Transcribed page contents
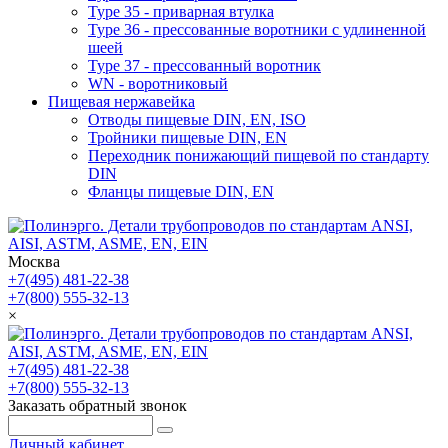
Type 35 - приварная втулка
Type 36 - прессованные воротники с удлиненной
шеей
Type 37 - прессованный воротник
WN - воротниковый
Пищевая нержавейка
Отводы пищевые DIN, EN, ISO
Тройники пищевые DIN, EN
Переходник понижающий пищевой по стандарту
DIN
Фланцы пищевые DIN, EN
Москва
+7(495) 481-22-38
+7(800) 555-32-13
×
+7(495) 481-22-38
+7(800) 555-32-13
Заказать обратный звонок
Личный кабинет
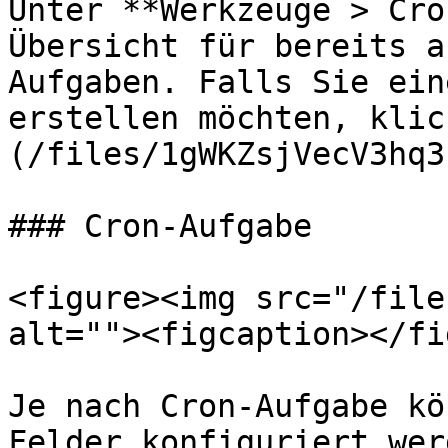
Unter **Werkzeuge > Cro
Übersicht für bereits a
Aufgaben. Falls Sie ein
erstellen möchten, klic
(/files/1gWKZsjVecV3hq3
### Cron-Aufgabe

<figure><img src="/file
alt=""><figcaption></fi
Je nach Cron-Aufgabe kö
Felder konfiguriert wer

■ ASSIGNMENT
Find and copy every line in the entries above where the string "Cron" occurs.

■ EXERCISE SOLUTION
### Cron-Aufgabe
Je nach Cron-Aufgabe kö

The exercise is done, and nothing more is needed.